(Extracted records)
┄┄┄┄┄┄

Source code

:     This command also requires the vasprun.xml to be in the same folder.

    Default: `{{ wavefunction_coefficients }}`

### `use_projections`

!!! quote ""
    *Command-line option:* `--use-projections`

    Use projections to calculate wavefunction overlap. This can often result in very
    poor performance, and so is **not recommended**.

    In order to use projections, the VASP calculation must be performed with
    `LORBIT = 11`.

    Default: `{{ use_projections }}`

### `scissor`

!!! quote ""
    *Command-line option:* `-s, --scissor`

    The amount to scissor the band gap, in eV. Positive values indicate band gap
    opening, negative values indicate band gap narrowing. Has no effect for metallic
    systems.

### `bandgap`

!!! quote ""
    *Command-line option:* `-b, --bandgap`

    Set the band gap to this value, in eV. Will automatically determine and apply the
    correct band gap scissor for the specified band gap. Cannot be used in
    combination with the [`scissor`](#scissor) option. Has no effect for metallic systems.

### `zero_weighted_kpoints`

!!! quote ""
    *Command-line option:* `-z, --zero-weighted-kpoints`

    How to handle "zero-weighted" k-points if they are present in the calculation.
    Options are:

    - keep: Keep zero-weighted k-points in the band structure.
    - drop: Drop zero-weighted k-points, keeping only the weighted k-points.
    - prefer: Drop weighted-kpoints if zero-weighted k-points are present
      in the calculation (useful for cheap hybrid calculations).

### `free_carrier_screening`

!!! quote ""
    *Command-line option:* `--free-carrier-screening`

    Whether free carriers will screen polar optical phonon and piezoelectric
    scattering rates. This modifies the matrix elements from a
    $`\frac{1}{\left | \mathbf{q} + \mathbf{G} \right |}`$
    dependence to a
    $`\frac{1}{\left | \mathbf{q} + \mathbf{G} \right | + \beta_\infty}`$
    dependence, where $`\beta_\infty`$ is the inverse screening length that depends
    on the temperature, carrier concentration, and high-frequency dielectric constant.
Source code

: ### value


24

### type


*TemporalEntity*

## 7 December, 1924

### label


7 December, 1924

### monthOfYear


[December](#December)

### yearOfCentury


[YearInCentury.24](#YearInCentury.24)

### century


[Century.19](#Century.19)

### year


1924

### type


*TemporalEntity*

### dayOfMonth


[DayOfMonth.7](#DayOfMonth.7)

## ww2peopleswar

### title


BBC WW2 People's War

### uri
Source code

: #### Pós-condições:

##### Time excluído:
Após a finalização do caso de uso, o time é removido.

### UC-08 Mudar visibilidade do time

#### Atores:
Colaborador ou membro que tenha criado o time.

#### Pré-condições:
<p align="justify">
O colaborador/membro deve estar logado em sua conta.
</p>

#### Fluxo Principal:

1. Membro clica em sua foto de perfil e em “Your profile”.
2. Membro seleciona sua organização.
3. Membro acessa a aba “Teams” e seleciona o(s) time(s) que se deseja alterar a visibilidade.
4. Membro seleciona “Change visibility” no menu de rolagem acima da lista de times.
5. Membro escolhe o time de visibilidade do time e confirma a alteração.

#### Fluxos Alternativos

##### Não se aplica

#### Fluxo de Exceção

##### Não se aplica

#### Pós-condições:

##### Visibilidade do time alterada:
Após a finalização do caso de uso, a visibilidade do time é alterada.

┄┄┄┄┄┄

§ **About this task**
Locate and copy every line in the items above that contains the string "indicate", treating uppercase and lowercase letters as distinct.

§ **Task output**
    The amount to scissor the band gap, in eV. Positive values indicate band gap
    opening, negative values indicate band gap narrowing. Has no effect for metallic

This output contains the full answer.